Литературная Газета, 6600 (№ 22/2017) | страница 25
Чтобы всё это понять, требовалось изучить историческую систему отношений колониальной зависимости, применив разные подходы – от миросистемного до цивилизационного.
Постепенно я пришёл к выводу о том, что история ХХ века в России искусственно разделена на две части – большую (1914–2014) и малую (1917–1991), причём малая не только заслоняет, но почти вытесняет большую. На самом деле разрыв традиции был подготовлен именно 1914 годом – началом геноцида носителей русской идентичности в лице русин. А ведь это 250 тысяч уничтоженных, четверть миллиона. Знают ли школьники Талергоф и Терезин так же хорошо, как Освенцим и Бухенвальд, а если нет, то почему?
Также очень хотелось бы понять, почему нацизм, как будто побеждённый в 1945 году, откровенно реабилитирован в 2014-м. Эти вопросы встали особенно настоятельно после того как русское национальное движение на Украине было потоплено в крови, а пепел одесской Хатыни вызвал ликование в среде бывшей либеральной интеллигенции. Бывшей – потому что с этого момента выражение «либеральная интеллигенция» превратилось в оксюморон для всякого человека с принципами и живой совестью.
Шли месяцы, продолжалась работа над книгой, и у меня менялось ощущение от собственного текста. В 2012 году мне казалось, что я работаю не на самое близкое будущее, а готовлю предмет для размышлений, которые будут уместны лет через десять. В 2014 году выяснилось, что время сильно обогнало и меня, и моих единомышленников, социал-традиционалистов. Оно пошло в галоп, и некоторые места текста устаревали на глазах и отставали от текущих событий. Какие там десять лет! Как бы не опоздать, думал я.
К 2015 году ситуация в стране и мире зависла в точке неустойчивого и тревожного равновесия. Для кого-то наступила новая весна народов, в нашем случае – русская весна в Крыму. А кто-то так и не получил признания своей русскости, воли к национальному освобождению и противостояния фашизму. Такое было впечатление, что разные эпохи просочились одна в другую или сплелись в прихотливый узор на ковре истории. Пришло время для более глубокого анализа и для более широких сопоставлений. Теперь никто никого не обгонял: моя работа и внешние события двигались примерно с одинаковой скоростью.

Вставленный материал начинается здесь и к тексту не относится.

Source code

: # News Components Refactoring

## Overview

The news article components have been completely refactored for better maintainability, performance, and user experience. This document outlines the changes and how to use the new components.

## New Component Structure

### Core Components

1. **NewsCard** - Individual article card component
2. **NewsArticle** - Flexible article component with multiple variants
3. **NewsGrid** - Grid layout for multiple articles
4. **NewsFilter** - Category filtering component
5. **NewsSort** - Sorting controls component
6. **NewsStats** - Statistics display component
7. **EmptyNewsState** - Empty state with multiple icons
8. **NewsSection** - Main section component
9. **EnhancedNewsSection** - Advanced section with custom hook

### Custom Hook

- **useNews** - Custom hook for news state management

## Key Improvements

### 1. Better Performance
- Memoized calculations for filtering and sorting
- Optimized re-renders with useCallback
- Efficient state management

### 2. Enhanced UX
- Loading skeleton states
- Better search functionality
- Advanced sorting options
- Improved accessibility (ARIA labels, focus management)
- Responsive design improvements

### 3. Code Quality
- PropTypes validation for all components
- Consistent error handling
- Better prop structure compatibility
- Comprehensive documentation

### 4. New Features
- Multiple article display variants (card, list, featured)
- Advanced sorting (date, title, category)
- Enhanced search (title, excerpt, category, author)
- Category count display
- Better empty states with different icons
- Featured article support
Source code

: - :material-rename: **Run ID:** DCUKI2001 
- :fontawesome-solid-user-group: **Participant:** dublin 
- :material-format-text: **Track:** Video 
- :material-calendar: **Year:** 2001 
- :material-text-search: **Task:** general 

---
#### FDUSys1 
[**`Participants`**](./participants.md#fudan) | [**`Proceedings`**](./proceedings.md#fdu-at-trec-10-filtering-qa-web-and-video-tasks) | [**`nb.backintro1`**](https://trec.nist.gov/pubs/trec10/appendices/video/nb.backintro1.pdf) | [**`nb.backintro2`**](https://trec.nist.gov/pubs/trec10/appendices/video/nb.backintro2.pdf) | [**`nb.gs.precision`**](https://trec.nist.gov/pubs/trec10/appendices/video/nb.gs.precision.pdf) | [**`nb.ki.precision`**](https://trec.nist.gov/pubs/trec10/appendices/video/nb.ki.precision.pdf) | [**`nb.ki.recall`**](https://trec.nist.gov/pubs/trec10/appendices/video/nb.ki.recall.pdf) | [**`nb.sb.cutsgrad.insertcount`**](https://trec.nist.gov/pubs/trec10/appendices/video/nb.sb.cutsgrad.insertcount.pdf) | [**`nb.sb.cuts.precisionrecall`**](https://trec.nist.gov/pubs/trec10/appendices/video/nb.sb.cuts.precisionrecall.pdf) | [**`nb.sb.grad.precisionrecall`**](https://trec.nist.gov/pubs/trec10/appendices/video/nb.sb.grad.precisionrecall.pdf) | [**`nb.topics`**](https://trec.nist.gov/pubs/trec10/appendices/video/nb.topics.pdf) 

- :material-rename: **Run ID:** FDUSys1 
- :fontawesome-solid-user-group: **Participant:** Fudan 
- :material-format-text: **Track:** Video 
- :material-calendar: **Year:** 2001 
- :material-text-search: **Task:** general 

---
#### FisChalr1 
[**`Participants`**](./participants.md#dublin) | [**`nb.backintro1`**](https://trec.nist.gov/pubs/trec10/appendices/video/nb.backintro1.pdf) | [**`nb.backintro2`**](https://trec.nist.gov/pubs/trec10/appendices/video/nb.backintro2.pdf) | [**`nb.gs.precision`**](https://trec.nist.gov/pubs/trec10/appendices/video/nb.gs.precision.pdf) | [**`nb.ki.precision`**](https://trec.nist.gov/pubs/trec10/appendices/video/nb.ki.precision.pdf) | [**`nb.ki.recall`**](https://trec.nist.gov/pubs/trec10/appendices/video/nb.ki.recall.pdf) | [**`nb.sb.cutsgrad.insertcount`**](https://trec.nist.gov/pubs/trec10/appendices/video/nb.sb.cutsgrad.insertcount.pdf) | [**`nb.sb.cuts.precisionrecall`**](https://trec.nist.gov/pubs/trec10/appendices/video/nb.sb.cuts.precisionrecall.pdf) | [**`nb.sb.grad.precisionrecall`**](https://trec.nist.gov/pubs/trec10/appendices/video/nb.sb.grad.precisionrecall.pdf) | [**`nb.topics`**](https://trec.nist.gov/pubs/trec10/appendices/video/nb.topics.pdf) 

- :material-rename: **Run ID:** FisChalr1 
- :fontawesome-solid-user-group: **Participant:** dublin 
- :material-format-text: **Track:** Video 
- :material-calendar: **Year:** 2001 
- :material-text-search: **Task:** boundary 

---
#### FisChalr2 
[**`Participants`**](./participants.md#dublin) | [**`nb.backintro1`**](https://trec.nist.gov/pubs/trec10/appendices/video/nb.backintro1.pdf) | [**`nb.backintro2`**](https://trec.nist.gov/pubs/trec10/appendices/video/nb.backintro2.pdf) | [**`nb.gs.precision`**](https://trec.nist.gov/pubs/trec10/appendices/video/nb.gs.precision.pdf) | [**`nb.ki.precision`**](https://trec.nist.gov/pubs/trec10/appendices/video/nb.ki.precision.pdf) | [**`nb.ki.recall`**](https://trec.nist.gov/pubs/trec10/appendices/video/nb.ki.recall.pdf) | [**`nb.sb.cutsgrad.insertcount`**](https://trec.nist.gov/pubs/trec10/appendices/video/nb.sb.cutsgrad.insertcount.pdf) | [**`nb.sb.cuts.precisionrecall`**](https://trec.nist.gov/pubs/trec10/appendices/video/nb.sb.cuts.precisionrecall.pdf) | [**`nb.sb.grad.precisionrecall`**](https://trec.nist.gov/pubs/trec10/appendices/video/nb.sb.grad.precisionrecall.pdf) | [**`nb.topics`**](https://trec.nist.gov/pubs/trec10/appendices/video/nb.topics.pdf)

Чего бы я хотел от собственной книги, на какой эффект от неё рассчитываю? Прежде всего на избавление моих соотечественников от многих вредных иллюзий.
Мы привыкли к тому, что выражение «жить в интересное время» не сулит нам ничего хорошего. Это результат исторических разрывов, которые имели место в русской жизни. Особенно двух последних – 1917 и 1991 годов. В обоих случаях русское общество несло невосполнимые потери. Нажитый десятилетиями и веками коллективный опыт таял на глазах, и люди чувствовали себя словно на ледяном ветру – время совершало крутой поворот.